All of the characters in Bali, like those staying in Thailand in the original, seem to have entry to unbelievably stylish modern bungalows; there are movies about lifeguards which don't feature this much overhead swimming-pool footage. The characters must believably occupy these lush, far-flung locations to highlight the uncomfortable paradox of how frequently everyone — even the woman exacting revenge on the influencers’ narcissistic falseness — nonetheless devotes much time under the light of their screens.

Nuanced Portrayals and Tech-Savvy Tension

Simultaneously, the director has not crafted a rant against the vacuousness of the influencer industry. Though it can be gratifying to watch CW exploit different internet celebrities, and a Hitchcockian sense of identification allows us to hope she evades capture, Harder is somewhat sympathetic to the major influencer characters. In the first movie, he tapped into the loneliness Madison felt while on supposedly dream getaways. In this film, Harder seems to trust that merely watching Jacob at work will reveal that he is selling false masculinity to other gullible men; he resists turning into a caricature the character further. He even grants Jacob a measure of dignity through depicting his genuine loyalty to his girlfriend; he’s a hypocrite, but Ariana is a collaborator in his hypocrisy, not a victim by it.
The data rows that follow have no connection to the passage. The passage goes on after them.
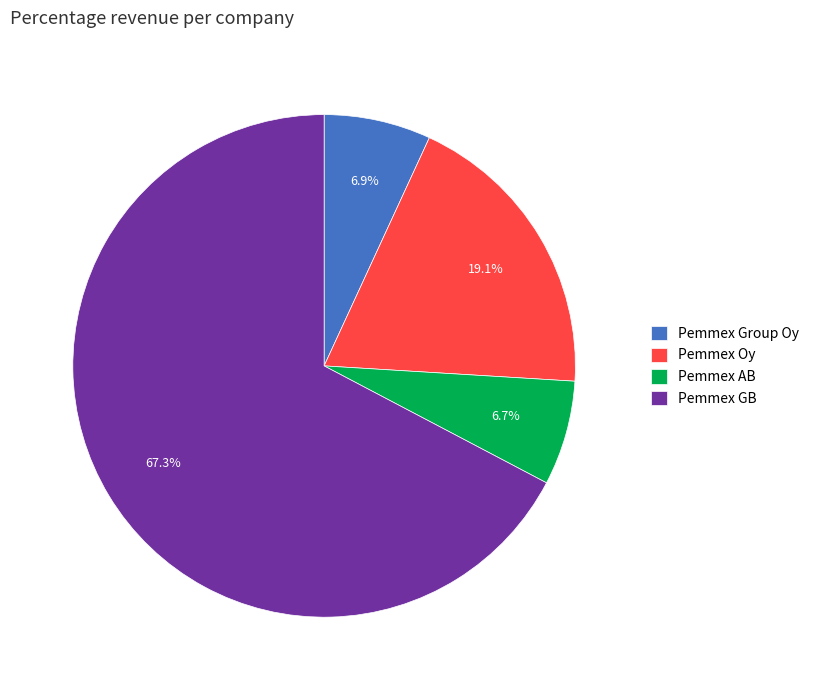

True or false: Pemmex Oy accounts for 19% of the total.

True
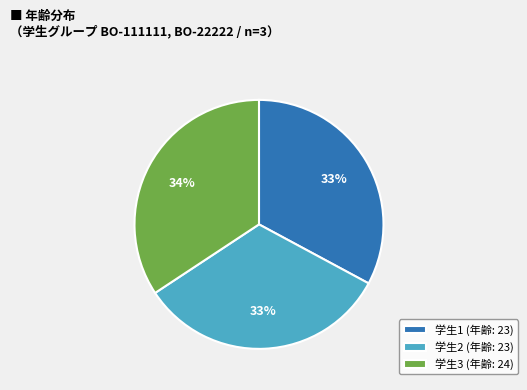

True or false: 学生1 (年齢: 23) accounts for 41% of the total.

False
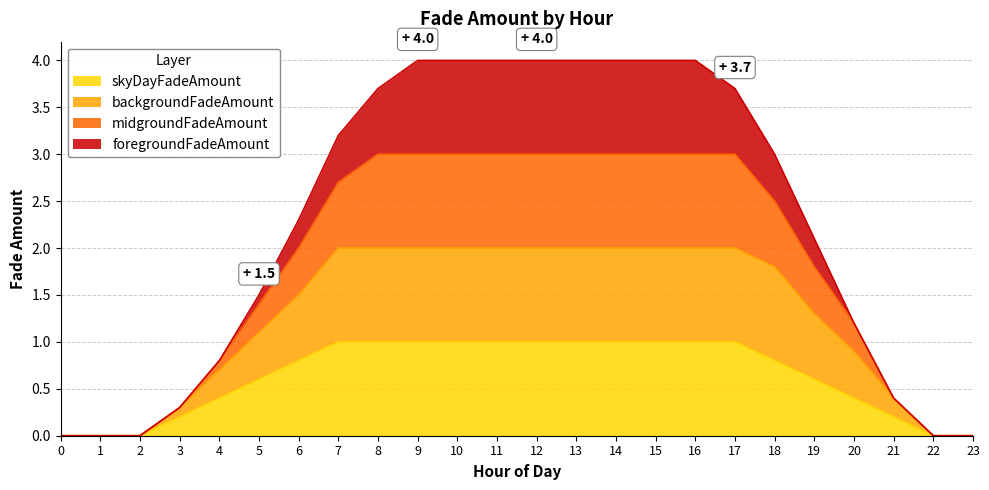

Does the chart display data point markers on the line(s)?

No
The flip side of Harder’s even-keeled presentation means it can sometimes appear that he’s nodding at bits of contemporary digital culture without investigating them. This is particularly evident regarding how he brings AI into the plot, a fascinating turn that lacks the psychosexual kick it should have. The pluralized title for the film might give devotees of the original expectations of an Aliens-style ante-upping, and the film does eventually provide that, with a suitably chaotic climax. However, initially, it resembles more a polished Hitchcock thriller than an frenzied, tech-addled De Palma-style shocker. Influencers’ extensive use of real-world locations might also be what keeps it from seeming like utter horror. Our society might be saturated with content-churning influencers, digital deception, and exploitative travel, but the world itself remains present, for now.

Sharon Wang
Sharon Wang

A seasoned gaming analyst with over a decade of experience in casino technology and slot machine trends.